Here is a first coding scheme: given the message $m=m_1m_2\cdots m_n$,
where $m_j\in\{{\sf 0,1}\}$, apply the substitution:
$\sf 0\mapsto \sf 00$ and $\sf 1\mapsto\sf 10$; terminate the transmission by
sending $\sf 11$. This scheme has $\ell=2n+O(1)$, and we say that its *rate* is 2.
Can one design codes with better rates?
with rates arbitrarily close to 1, asymptotically?

Let $\cal C$ be the class of allowed code words.
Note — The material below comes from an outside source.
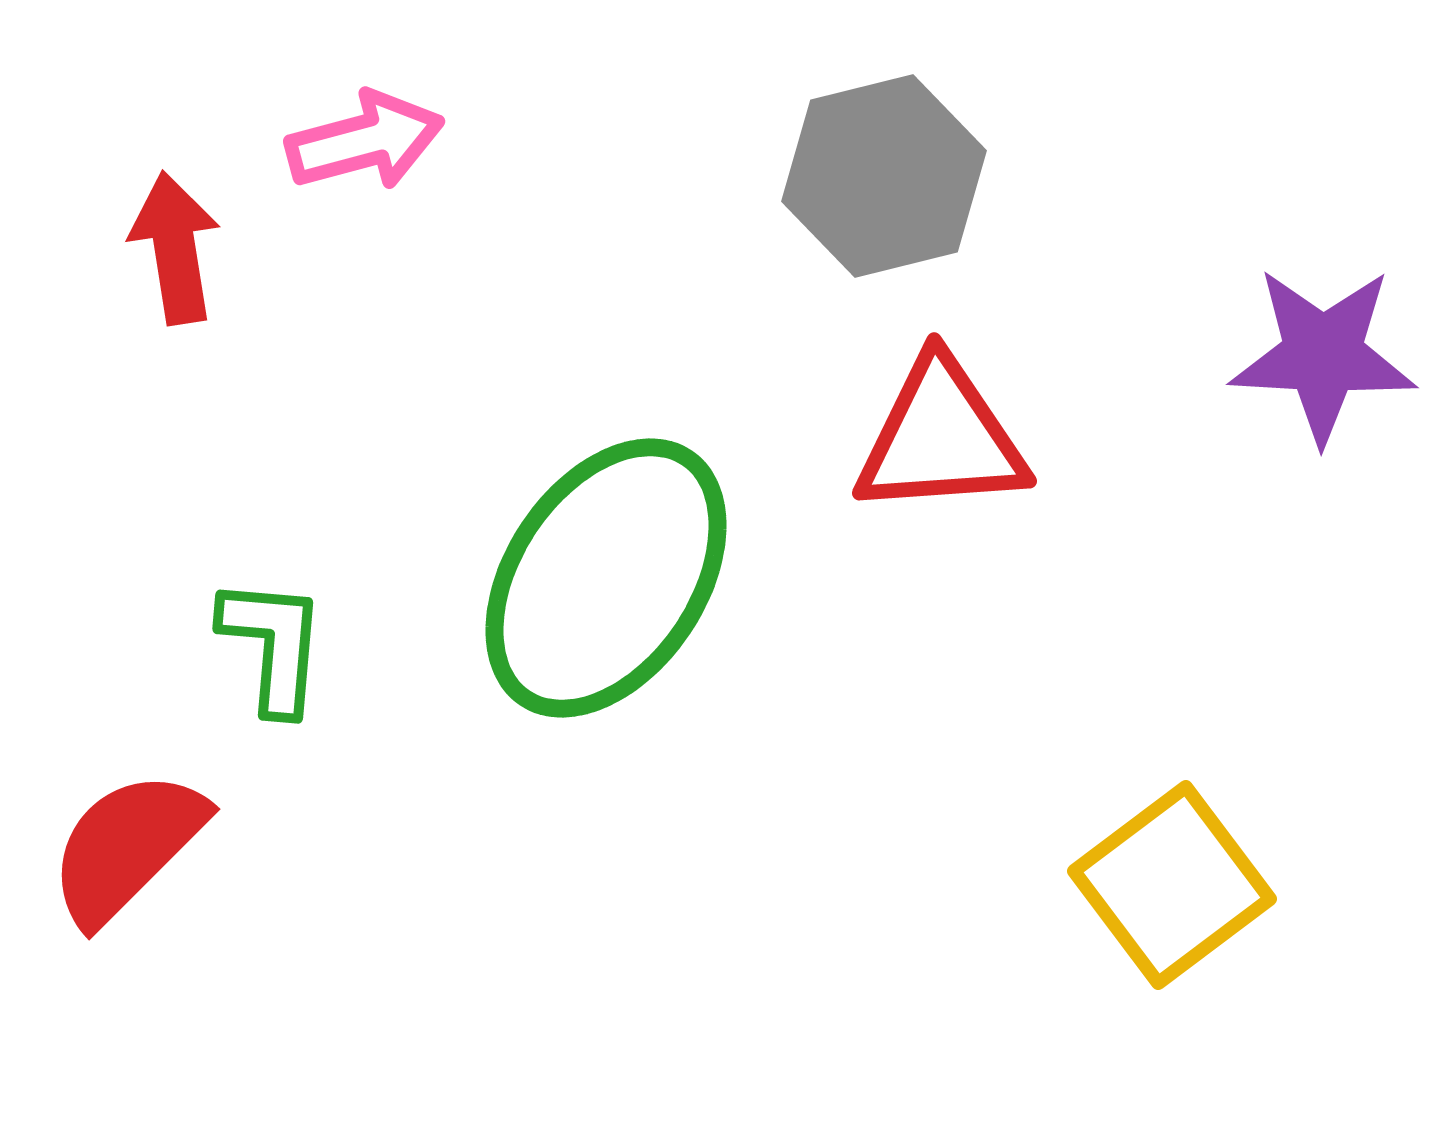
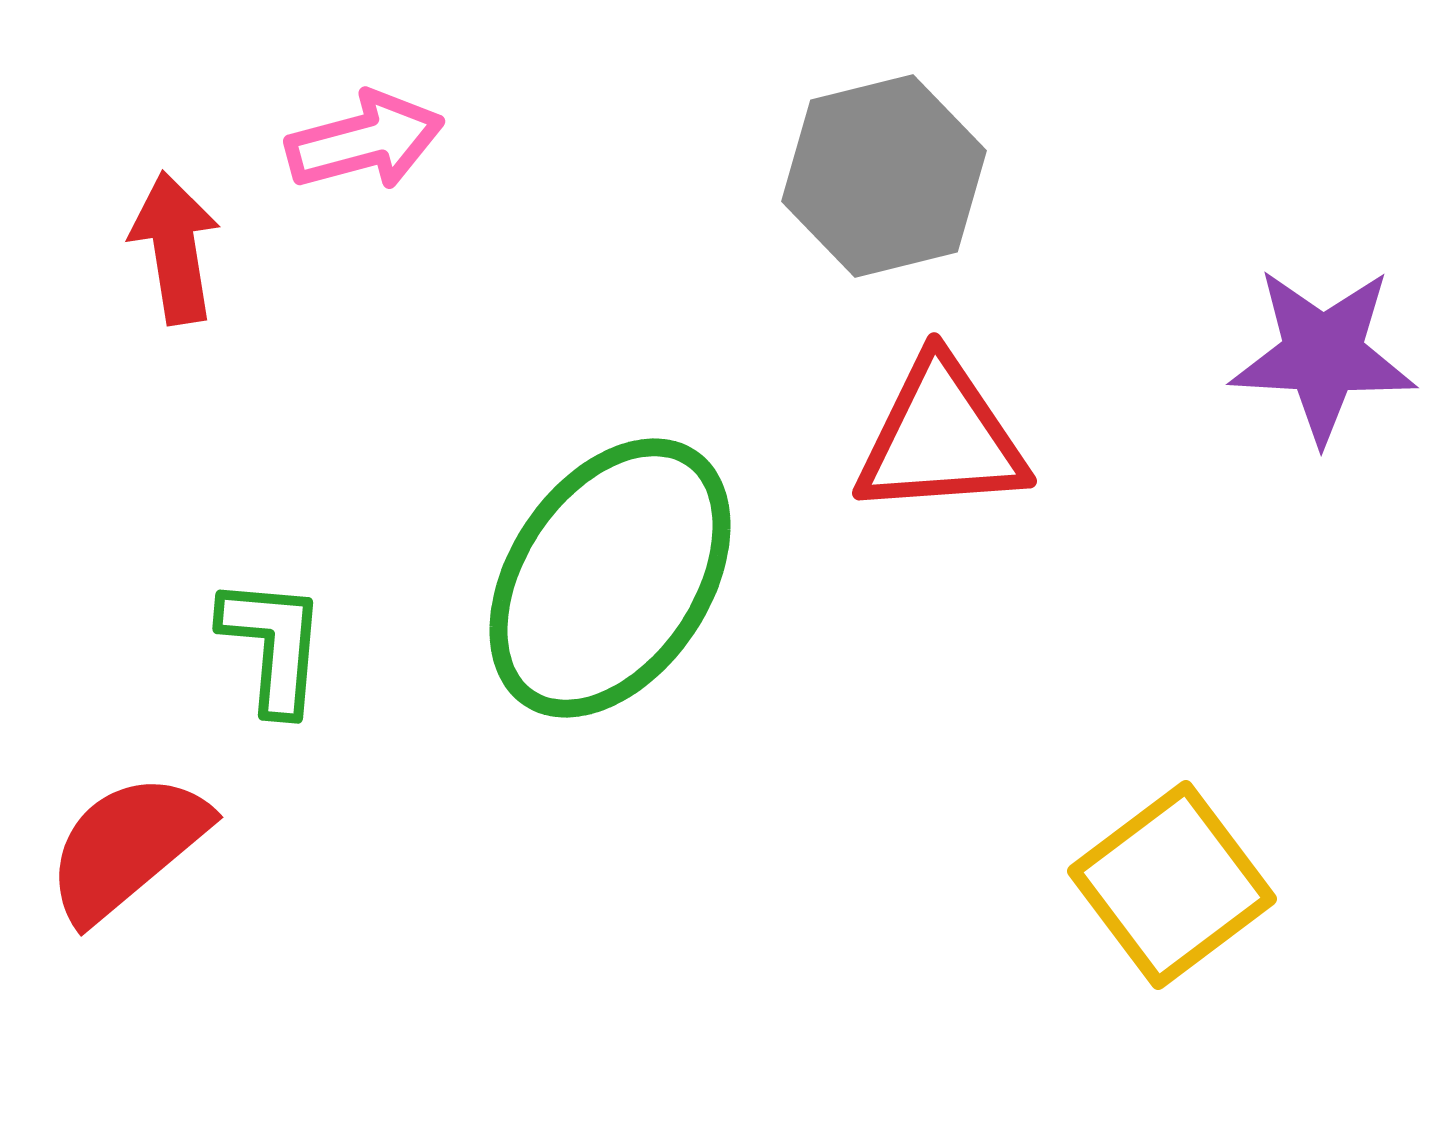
green ellipse: moved 4 px right
red semicircle: rotated 5 degrees clockwise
For words of length $n$, a code of length $L\equiv L(n)$ is achievable only if there exists a one-to-one mapping from $\{0,1\}^n$ into $\bigcup_{j=0}^L \cal C_j$, i.e., $2^n\le \sum_{j=0}^L C_j$. Find the OGF of $\cal C$ and use it to show that \[ L(n) \ge \lambda n +O(1), \qquad \lambda=\frac{1}{\log_2 \varphi}\doteq 1.440420, \quad \varphi=\frac{1+\sqrt{5}}{2}.\] Thus no code can achieve a rate better than $1.44$; i.e., a loss of at least 44% is unavoidable.

## Note I.43

*Fast determination of the Cayley-Polya numbers.*Use logarithmic differentiation of $H(z)$ to provide for the $H_n$ a recurrence that can serve as the basis for computing $H_n$ in time polynomial in $n$. (Note: a similar technique applies to the partition numbers $P_n$.)

#### Selected Experiments

## Program I.1

Determine the choice of four coins that maximizes the number of ways to change a dollar.

## Program I.2

Write a program that estimates the rate of growth of the Cayley numbers ($H_n/H_{n-1}$). See Note I.43.

## Program I.3

Write a program that estimates the rate of growth of the partition numbers ($P_n/P_{n-1}$). See Note I.43.

#### Web Exercises

## I.1

(R. Brott) Give a ~-approximation for the number of ways to express $N$ as the sum of 1, 2, and 4 (unordered). For example, there are four such ways for $N=4$: 1+1+1+1, 1+1+2, 2+2, and 4.

## I.2

(D. Carter) A*weighted tree*is a rooted ordered tree where each node is assigned a strictly positive integer weight. Find a ~-approximation for the total number of weighted trees of weight $N$.